Pesach is the festival of freedom and renewal and a time to look ahead with optimism. It is also a time to be grateful for the liberty we enjoy. For all the troubles and anxieties we face, we should acknowledge that we live in a country where our community continues to thrive; where we enjoy full freedom in an era free from persecution.
Pesach is a festival in which we celebrate the exodus from Egypt to independence and liberty in our own land. It is appropriate therefore to dwell for a moment on the miraculous rebirth of Jewish national sovereignty over the land that the Almighty intended for us when He took us out of Egypt with a strong arm and a mighty hand. Israel is a country which has flourished. It is one of the world’s most advanced liberal democracies with a burgeoning economy, some of the world’s most innovative minds and a constitution which respects the rights of all of its citizens and affords them all representation and protection under the law. If all countries in the Middle East were like Israel the world wold be a far better place. There would be no refugee crisis. Those brutalised by Islamic extremists and the murderous Assad regime in Syria can only dream of the lives led by Jews and Arabs alike across the border. Indeed it is a sign of the compassion of the Jewish state that among those at the forefront of aiding those refugees as they flee from tyranny in in the Middle East is an Israeli charity – IsraAID – which has been praised at a Board event by Labour MP Yvette Cooper.
Pesach is a festival of renewal and this is also a year of renewal at the Board with a new team of honorary officers bringing a fresh approach to our activities. This team, which draws on a diverse pool of talent and also represents a mix of youth and experience, men and women, is symbolic of the positive direction in which the Board is heading. While the Honorary Officers and our almost 300 deputies debate and form policy on the issues that matter to Jews today, our energetic staff team – including the best public affairs team in the sector – are busy translating those policies and concerns into innovative projects, publications, events and most importantly, robust advocacy on Jewish issues.
One of our most important roles is to ensure that our community is able to live free from antisemitism. We are fortunate to live in a country which has in recent years been hugely proactive against all forms of racism and as a result our society is a fair and tolerant one.
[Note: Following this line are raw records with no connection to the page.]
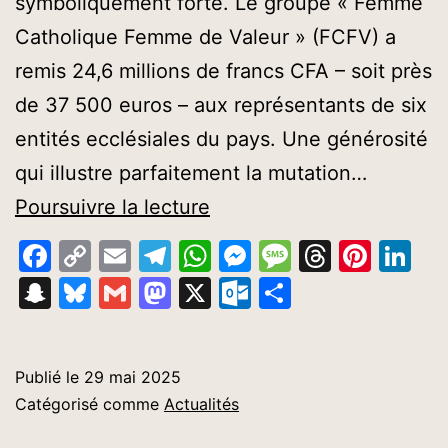
symboliquement forte. Le groupe « Femme
Catholique Femme de Valeur » (FCFV) a
remis 24,6 millions de francs CFA – soit près
de 37 500 euros – aux représentants de six
entités ecclésiales du pays. Une générosité
qui illustre parfaitement la mutation…
Carême
Poursuivre la lecture
2025
Facebook
Copy
Email
Telegram
WhatsApp
Messenger
Message
Thread
Pinte
Li
:
Link
Snapchat
Bluesky
Gmail
Mastodon
X
Outlook.com
Partager
les
«
Femmes
Publié le
29 mai 2025
Catégorisé comme
Actualités
Catholiques,
Femmes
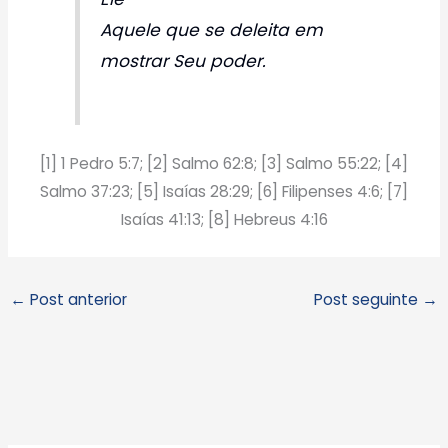
Aquele que se deleita em
mostrar Seu poder.
[1] 1 Pedro 5:7; [2] Salmo 62:8; [3] Salmo 55:22; [4]
Salmo 37:23; [5] Isaías 28:29; [6] Filipenses 4:6; [7]
Isaías 41:13; [8] Hebreus 4:16
←
Post anterior
Post seguinte
→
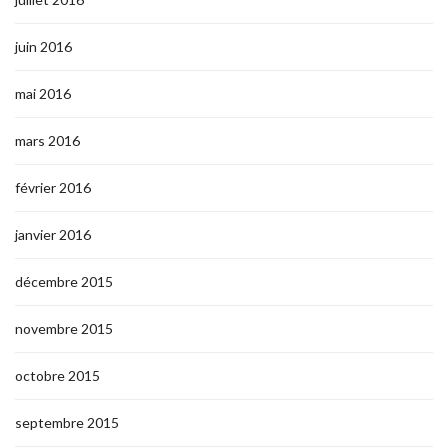
juin 2016
mai 2016
mars 2016
février 2016
janvier 2016
décembre 2015
novembre 2015
octobre 2015
septembre 2015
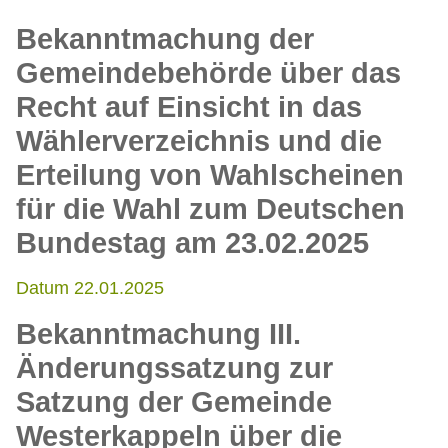
Bekanntmachung der
Gemeindebehörde über das
Recht auf Einsicht in das
Wählerverzeichnis und die
Erteilung von Wahlscheinen
für die Wahl zum Deutschen
Bundestag am 23.02.2025
Datum 22.01.2025
Bekanntmachung III.
Änderungssatzung zur
Satzung der Gemeinde
Westerkappeln über die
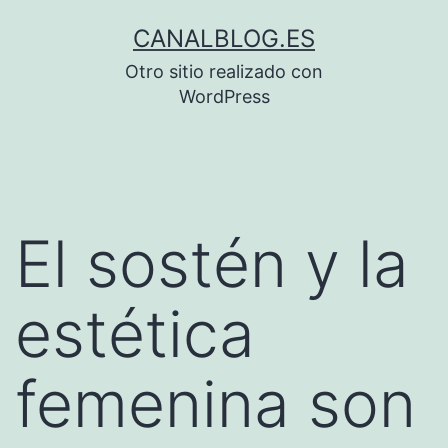
Saltar
CANALBLOG.ES
al
Otro sitio realizado con
contenido
WordPress
El sostén y la
estética
femenina son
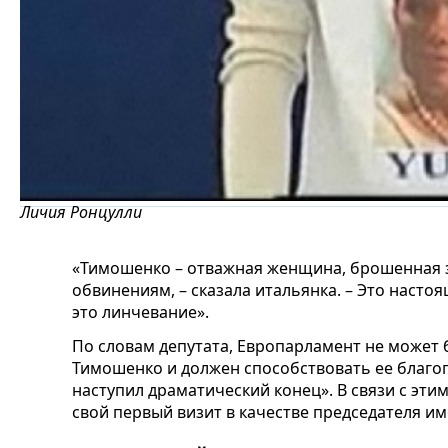
Личия Ронцулли
«Тимошенко – отважная женщина, брошенная з
обвинениям, – сказала итальянка. – Это насто
это линчевание».
По словам депутата, Европарламент не может 
Тимошенко и должен способствовать ее благо
наступил драматический конец». В связи с эт
свой первый визит в качестве председателя и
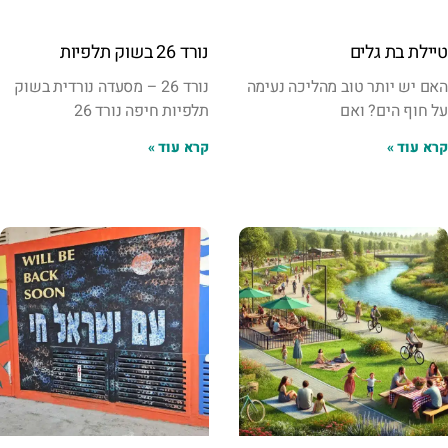
טיילת בת גלים
נורד 26 בשוק תלפיות
האם יש יותר טוב מהליכה נעימה
נורד 26 – מסעדה נורדית בשוק
על חוף הים? ואם
תלפיות חיפה נורד 26
קרא עוד »
קרא עוד »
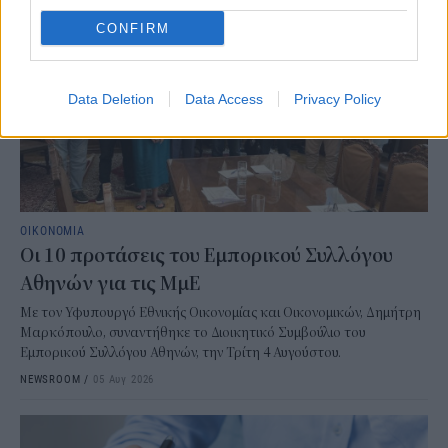
CONFIRM
Data Deletion
Data Access
Privacy Policy
ΟΙΚΟΝΟΜΙΑ
Οι 10 προτάσεις του Εμπορικού Συλλόγου
Αθηνών για τις ΜμΕ
Με τον Υφυπουργό Εθνικής Οικονομίας και Οικονομικών, Δημήτρη
Μαρκόπουλο, συναντήθηκε το Διοικητικό Συμβούλιο του
Εμπορικού Συλλόγου Αθηνών, την Τρίτη 4 Αυγούστου.
NEWSROOM
/
05 Αυγ 2026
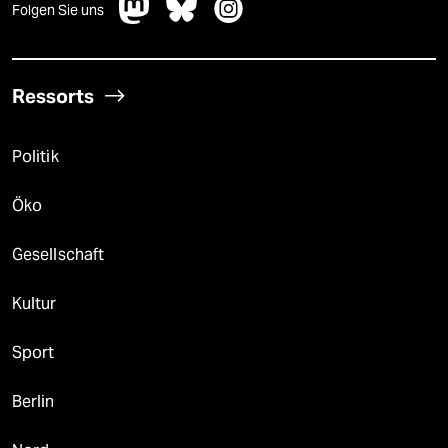
Folgen Sie uns
Ressorts
Politik
Öko
Gesellschaft
Kultur
Sport
Berlin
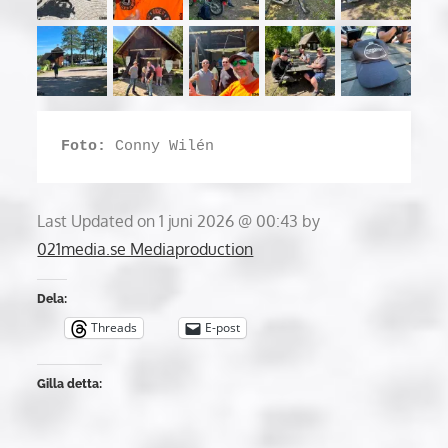
Foto:
 Conny Wilén
Last Updated on 1 juni 2026 @ 00:43 by
021media.se Mediaproduction
Dela:
Threads
E-post
Gilla detta:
However, pockets of antisemitism remain. There is a remnant on the right which we have an continue to confront – as we did in our cross-community initiative Golders Green Together last summer, which ensured that the people of Golders Green did not have to confront neo-Nazi incitement on their doorstep. While far-right racism remains, we are now having to confront Islamic antisemitism and the hate of those on the far-left who couch their Jew hatred as anti-Zionism. There have been problems in the Labour Party which have been widely commented on. We need to ensure that the Labour Party leadership takes responsibility for ridding the party of this fringe of extremists. There have been allegations of antisemitism, racism, bullying, intimidation, candidate misconduct – there should be no place for any of that in the Labour Party. Wherever these allegations emerge in whichever political party, we will always intervene.
Our community shows signs of vitality everywhere. The continuing strength of our central institutions and social welfare bodies are the envy of other religious communities as are our schools which are expanding, with new openings planned . Our cultural life is extraordinarily rich and diverse and we at the Board are working hard to ensure that we continue to flourish. We were active at December’s Limmud Conference in Birmingham with a bigger programme than ever before. Our education department continues to work both to ensure that the greater community knows about Jews and Judaism. To this end we recently convened the first ever conference for teachers delivering the new GCSE Judaism syllabus. Our Pikuach inspectors are striving tirelessly to safeguard the quality of religious education in Jewish schools. We are working with Government to ensure our voice is heard on crucial issues including shechitah, brit milah, burial matters and coroners’ services – all matters that make a difference to our lives. And we have produced an Employer’s Guide to Judaism, launched by the Work and Pensions Secretary, which will ensure that both employees and employers with questions about Jewish culture and practice have comprehensive and authoritative guidance on all matters Jewish.
As free and as productive as our lives are in the UK, we should still reflect on the verse we recite every year at the Seder: Vehi Sheamdah lavoteinu “And this is that (promise) which sustained our fathers and us. That it is not one enemy alone that stood up against us to destroy us. But that in each generation there are those standing up against us to destroy us. But the Holy One Blessed Be He saves us from their hand.”
We will continue to meet whatever challenges are thrown at us while appreciating the freedoms that our forebears in Egypt crossed the Red Sea to attain.